The one big winner could well be Boris Johnson as the new leader of the Conservative party and prime minister, assuming David Cameron goes. Boris, as he is generally known, will finally get the chance to show the country whether he is a serious politician with the intellect and vision to lead the country or whether his bike riding and bluster routine really was the limit of his abilities.

 

Losers

The list of potential losers will include British citizens living elsewhere in the EU, EU nationals living and working in the UK, those seeking to study either side of the new border and those who usually take their holidays in the UK/the rest of the EU. How much disruption a Brexit will really mean for all of the above is impossible to tell. Will I, as a British resident of Germany, need to apply for a German passport to make my life in Germany less complicated? As one of the many British citizens living overseas who is no longer eligible to vote in UK elections, I will have no vote on this crucial matter.   If we count losers as those whose lives will be uncertain and  unsettled for some time, then the numbers are likely to be very high indeed.

 

 

Fever pitch fiction fails to move polls

With the finishing line in sight an air of desperation, exaggeration and even slight panic has entered the campaign. David Cameron’s recent speech invoking the EU as the reason for and guarantor of peace in Europe, Ian Duncan Smith’s assertion that the final UK position was changed to gain German approval, and Boris Johnson’s comments about the EU’s aim to unify Europe somehow being similar to Hitler’s aim to unify Europe under a single “authority” , demonstrate how much is at stake. While all of the above may be based on genuine conviction or, in Ian Duncan Smith’s case, the truth, a sense of the ridiculous bordering on an insult to voters’ intelligence is creeping into the debate.
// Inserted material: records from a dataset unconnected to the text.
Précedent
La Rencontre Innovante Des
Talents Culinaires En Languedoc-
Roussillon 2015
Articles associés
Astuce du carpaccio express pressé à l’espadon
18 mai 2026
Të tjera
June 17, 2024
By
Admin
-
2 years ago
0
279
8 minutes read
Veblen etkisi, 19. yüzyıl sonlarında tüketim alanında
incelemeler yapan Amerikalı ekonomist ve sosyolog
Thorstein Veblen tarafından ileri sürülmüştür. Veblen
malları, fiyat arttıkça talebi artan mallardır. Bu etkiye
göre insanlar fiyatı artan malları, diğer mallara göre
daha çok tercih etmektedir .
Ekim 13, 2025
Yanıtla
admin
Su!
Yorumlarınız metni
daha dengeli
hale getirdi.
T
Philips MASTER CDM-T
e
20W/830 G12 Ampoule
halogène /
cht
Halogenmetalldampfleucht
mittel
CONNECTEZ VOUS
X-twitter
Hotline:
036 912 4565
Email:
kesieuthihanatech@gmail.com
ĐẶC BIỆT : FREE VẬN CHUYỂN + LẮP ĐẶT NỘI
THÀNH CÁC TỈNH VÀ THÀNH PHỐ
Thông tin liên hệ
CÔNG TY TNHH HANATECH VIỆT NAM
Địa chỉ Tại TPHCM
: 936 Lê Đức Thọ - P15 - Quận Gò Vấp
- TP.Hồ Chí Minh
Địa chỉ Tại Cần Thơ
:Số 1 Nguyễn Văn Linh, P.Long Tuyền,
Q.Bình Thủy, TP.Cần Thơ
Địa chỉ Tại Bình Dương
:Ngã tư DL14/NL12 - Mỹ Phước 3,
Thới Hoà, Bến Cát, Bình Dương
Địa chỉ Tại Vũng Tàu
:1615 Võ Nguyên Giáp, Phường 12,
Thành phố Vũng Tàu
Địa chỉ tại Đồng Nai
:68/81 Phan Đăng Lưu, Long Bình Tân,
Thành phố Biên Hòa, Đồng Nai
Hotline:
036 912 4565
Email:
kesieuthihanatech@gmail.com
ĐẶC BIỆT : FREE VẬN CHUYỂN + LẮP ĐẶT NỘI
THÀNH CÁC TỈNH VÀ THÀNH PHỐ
As the intervention of national and international institutions and politicians (including the IMF, Bank of England and numerous retired US politicians) warning against a Brexit  becomes an almost daily event, the polls and polls of polls (including The Economist, Financial Times and YouGov) seem stubbornly stuck on an almost equal split, with all showing just a couple of percentage points in favour of the Remain camp.

 

Fear and other factors

Whether voters care that much about the views of international institutions and the political class on this issue is debatable. Perhaps the economic arguments either way will sow the seeds of doubt in some minds, particularly among those considering a leave vote, but beyond this a mixture of long-standing prejudices, press campaigning, some anxiety about immigration and just gut feeling are likely to be the factors which influence most voters.  All in all a narrow victory for the remain side is the most likely outcome but a Brexit result would not greatly surprise anyone in the UK. Well-meaning encouragement to stay in the EU, from foreign politicians who do not understand the British or in some cases even the EU properly, are likely to be extremely counter-productive.  POTUS TAKE NOTUS! One more lecture like the last one from President Obama could tip the vote in favour of a Brexit, just out of sheer resentment at such an ill-judged intervention. Fear of the unknown is one thing but being threatened with the consequences of voting for  Brexit is likely to bring out the worst in many of the undecided camp. The British are the British and do not like to be led, so the heart could rule the head.

 

The UK  is about to make a decision which will potentially lead to a period of great uncertainty and disruption, for both itself and the EU, and perhaps the wider world. If it takes the great leap into the unknown this will eventually answer the question for the rest of the EU as to whether the future belongs to the nation state, to the current EU model or to some other sort of supranational creation.  It could be jumping off a cliff or learning to fly solo again. For those of us watching, both without and within, it is fascinating, exciting and a little bit frightening.